The Federal Court at the end of last week agreed with the arguments of the crashed cryptocurrency exchange that the disclosure of customer names is a potential threat since in this case there is a risk of theft of their personal data for subsequent use as part of the implementation of fraudulent schemes.
Judge Jack Dorsey stated that in the context of this proceeding, the most important issue is the position of the clients. He noted that the court wants to make sure that people who interacted with the bankrupt cryptocurrency exchange are protected and will not suffer as a result of the actions of scammers.
In December, the clients appealed to the court, stating that their desire to prevent confidential information from going beyond the category of data protected by the right of secrecy is more important than the public interest in the bankruptcy case.

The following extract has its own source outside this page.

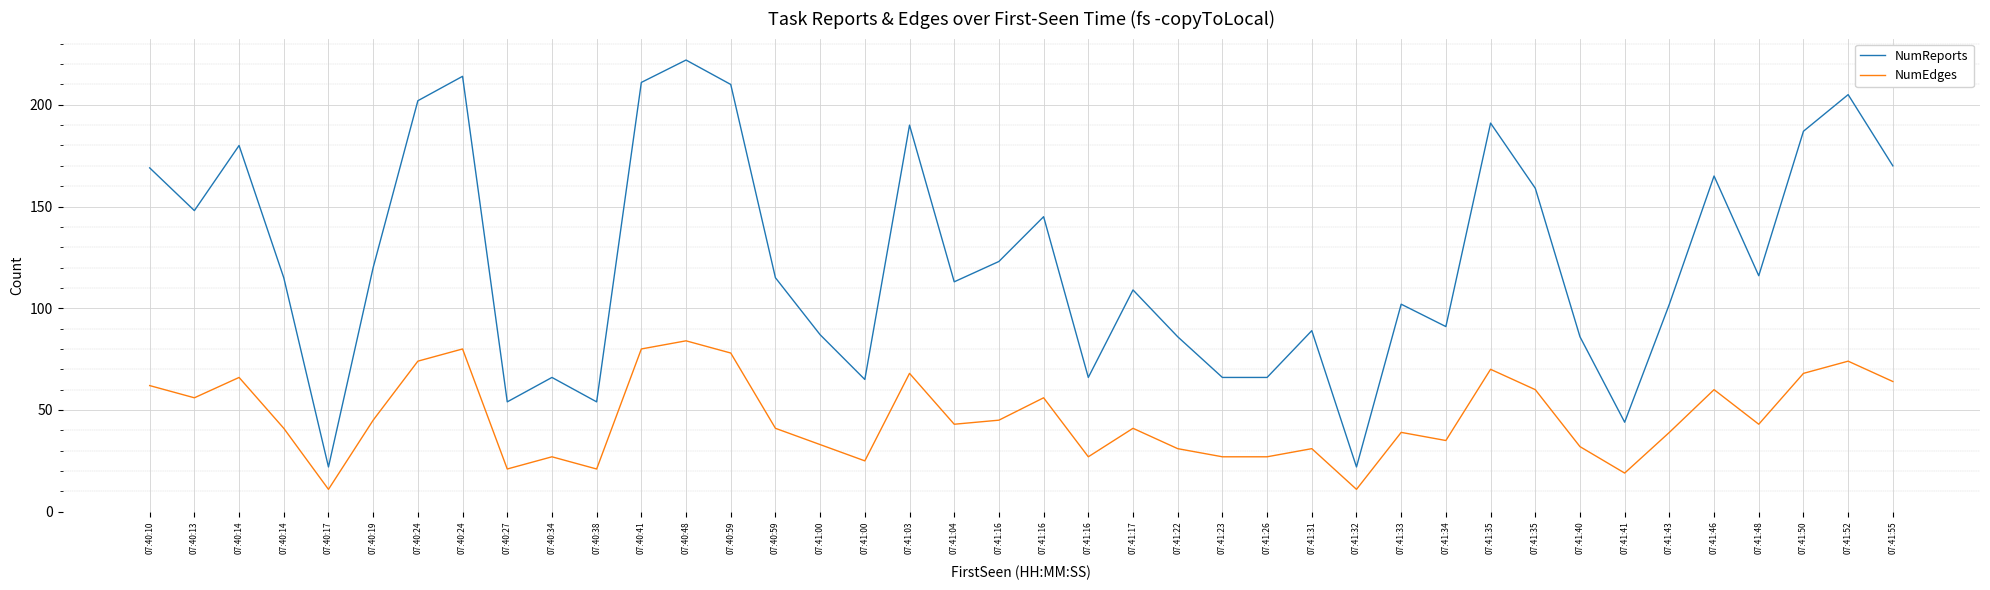

What are all the series names shown in the legend?

NumReports, NumEdges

Their lawsuit claims that the arguments in favor of hiding and editing information about thousands of people are as convincing as possible. The clients of the bankrupt crypto exchange have lost their funds and would not like their personal history of using cryptocurrency to become public.
In January, Jack Dorsey allowed FTX to keep in secret for three months the names of clients belonging to 1 million creditors the number of which is a clear indication of the large scale of the bankruptcy case.
The crypto exchange declared bankruptcy at the end of 2022. This happened after the sale of assets, which led to the collapse of FTX. The founder of the company, Sam Bankman-Fried, became involved in several criminal cases. He was charged with the bankruptcy of the crypto exchange. Over the past few weeks, Sam Bankman-Fried has filed two lawsuits, each of which is an attempt to prove innocence.
In one of the lawsuits, the defense team of the crypto exchange founder claims that the federal government formulated erroneous accusations in a hurry.
Sam Bankman-Fried was initially charged with eight felonies, including electronic fraud, conspiracy to launder money, and another conspiracy to circumvent the campaign finance law.
After being extradited to the United States from the Bahamas, the founder of the crypto exchange was charged with new charges. The lawyers argue that due to the absence of these charges in the original extradition agreement, they should be dropped.
Also, the team of Sam Bankman-Fried filed a motion at the end of May, which contains allegations that the founder of the crypto exchange did not follow the advice of his law firm Fenwick & West, but did not knowingly violate the law.